### Page excerpt ###

Pre-cinema supper for 7 at Royal China (http://www.royalchinagroup.biz/) last night, a place people have raved about and which is meant to be a rung above your standard high street takeaway place.
There was a time when pretty much the only foreign cuisine easily available to most Britishers was Indian, Italian and Chinese. This time was the 70s and we Britishers didn’t know any better. Your handsome Italian waiter was not in fact Guido from Napoli, but Keith from Romford. Your tangy lamb tandoori had a good chance of being Alsatian. And the fewer questions about your “special” fried rice the better. These paltry options set against the prevailing British culture of begrudging service and the inexplicable popularity of Babycham meant that in the 70s the pickings were slim.

###

Short exercise
According to the Royal China post, for how many people was the pre-cinema supper?

### Recorded data ###

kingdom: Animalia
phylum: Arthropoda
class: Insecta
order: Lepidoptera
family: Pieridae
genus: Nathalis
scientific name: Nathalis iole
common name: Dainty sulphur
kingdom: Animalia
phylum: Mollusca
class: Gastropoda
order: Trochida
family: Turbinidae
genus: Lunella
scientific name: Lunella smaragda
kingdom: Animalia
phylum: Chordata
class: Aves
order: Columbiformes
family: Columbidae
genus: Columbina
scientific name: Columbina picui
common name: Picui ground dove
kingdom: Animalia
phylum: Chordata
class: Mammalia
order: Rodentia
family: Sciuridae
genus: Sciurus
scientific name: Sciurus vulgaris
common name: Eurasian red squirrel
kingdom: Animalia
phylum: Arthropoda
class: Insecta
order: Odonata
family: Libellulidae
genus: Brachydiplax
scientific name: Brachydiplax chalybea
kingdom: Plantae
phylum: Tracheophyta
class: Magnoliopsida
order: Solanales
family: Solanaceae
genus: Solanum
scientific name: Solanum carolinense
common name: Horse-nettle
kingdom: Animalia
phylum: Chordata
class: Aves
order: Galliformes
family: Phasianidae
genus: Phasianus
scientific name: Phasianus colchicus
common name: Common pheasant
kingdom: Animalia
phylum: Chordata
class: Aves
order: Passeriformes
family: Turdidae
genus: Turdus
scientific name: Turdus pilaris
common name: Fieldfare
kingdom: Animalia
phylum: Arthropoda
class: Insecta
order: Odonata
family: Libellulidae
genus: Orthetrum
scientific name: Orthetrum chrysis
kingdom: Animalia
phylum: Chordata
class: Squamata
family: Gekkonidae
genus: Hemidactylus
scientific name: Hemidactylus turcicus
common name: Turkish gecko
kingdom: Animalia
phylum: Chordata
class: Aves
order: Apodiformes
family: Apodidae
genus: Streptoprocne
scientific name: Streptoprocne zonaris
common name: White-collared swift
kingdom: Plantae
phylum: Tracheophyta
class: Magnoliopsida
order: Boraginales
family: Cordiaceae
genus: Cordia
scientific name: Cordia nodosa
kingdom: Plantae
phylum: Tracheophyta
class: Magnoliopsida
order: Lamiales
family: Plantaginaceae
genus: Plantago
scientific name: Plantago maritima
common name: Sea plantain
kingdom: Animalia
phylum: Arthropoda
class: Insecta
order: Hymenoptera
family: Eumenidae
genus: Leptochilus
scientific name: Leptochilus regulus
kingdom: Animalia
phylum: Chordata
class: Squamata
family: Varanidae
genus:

###

Finished exercise
Seven